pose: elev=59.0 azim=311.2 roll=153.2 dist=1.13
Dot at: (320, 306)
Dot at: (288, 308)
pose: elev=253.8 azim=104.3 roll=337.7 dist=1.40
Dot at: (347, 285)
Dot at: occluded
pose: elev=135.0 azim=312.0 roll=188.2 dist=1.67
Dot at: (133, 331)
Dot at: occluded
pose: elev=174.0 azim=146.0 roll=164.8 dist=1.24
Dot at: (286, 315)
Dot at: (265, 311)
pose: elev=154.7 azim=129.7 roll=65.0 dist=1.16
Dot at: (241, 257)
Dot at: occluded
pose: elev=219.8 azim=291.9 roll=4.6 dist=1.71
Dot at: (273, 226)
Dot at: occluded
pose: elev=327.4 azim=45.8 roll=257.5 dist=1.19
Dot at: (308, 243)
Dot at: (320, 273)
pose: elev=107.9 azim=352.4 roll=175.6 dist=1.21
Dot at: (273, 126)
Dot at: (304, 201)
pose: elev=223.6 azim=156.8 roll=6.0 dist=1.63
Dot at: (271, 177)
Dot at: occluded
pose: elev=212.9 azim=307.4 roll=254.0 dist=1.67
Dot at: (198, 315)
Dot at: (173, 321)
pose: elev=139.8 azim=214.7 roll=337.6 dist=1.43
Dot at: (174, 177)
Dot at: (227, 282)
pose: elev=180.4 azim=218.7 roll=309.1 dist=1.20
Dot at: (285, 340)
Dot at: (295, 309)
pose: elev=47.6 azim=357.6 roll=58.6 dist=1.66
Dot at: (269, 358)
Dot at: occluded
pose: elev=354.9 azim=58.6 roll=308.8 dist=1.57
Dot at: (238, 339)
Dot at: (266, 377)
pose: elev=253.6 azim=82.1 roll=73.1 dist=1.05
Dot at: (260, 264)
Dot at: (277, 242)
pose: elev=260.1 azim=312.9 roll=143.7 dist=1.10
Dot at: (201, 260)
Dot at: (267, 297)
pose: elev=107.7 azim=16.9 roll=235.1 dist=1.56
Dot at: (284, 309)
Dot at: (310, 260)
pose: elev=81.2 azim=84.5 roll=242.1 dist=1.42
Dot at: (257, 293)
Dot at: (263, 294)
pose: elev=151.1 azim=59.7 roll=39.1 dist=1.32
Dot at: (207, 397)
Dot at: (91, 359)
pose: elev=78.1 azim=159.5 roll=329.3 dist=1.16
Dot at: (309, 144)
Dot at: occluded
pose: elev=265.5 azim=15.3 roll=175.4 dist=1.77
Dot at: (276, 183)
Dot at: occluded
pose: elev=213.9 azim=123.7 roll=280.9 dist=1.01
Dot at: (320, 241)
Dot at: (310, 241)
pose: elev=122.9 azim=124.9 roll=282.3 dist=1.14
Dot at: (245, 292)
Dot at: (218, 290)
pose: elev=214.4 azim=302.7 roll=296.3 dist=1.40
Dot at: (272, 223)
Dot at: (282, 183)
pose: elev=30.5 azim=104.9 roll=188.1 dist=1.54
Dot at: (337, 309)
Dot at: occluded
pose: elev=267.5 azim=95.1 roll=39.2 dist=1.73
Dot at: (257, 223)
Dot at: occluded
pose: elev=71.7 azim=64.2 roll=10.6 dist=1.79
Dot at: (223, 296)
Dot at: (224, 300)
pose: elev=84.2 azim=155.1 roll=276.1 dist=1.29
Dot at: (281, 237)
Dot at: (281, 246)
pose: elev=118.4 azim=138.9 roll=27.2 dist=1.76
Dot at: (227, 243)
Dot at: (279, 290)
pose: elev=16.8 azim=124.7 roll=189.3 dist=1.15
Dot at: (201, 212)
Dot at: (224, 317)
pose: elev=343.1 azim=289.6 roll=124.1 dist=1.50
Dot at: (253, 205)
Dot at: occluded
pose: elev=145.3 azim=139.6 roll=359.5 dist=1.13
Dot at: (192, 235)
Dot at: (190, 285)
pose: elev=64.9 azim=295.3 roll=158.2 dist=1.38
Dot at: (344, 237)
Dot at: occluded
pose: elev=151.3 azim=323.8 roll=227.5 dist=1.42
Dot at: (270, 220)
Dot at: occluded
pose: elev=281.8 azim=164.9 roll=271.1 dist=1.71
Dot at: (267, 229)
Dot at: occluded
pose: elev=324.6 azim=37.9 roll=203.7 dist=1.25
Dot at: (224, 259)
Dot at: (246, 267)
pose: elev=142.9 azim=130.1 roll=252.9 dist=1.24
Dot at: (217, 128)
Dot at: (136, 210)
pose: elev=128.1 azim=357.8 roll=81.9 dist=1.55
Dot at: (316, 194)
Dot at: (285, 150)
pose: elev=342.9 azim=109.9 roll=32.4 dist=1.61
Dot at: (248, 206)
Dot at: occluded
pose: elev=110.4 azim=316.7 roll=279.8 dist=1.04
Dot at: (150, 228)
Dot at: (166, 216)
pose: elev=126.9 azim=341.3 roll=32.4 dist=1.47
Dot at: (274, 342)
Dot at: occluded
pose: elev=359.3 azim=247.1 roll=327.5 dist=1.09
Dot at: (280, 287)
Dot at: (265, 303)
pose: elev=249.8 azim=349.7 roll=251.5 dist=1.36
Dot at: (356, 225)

§

> [Work to do]: Quote the part of the data above that opens with the line containing "pose: elev=253.8 azim=104.3" and closes with the line containing "Dot at: (265, 311)", reproducing every line in that range verbatim.

> [Answer to the task]:
pose: elev=253.8 azim=104.3 roll=337.7 dist=1.40
Dot at: (347, 285)
Dot at: occluded
pose: elev=135.0 azim=312.0 roll=188.2 dist=1.67
Dot at: (133, 331)
Dot at: occluded
pose: elev=174.0 azim=146.0 roll=164.8 dist=1.24
Dot at: (286, 315)
Dot at: (265, 311)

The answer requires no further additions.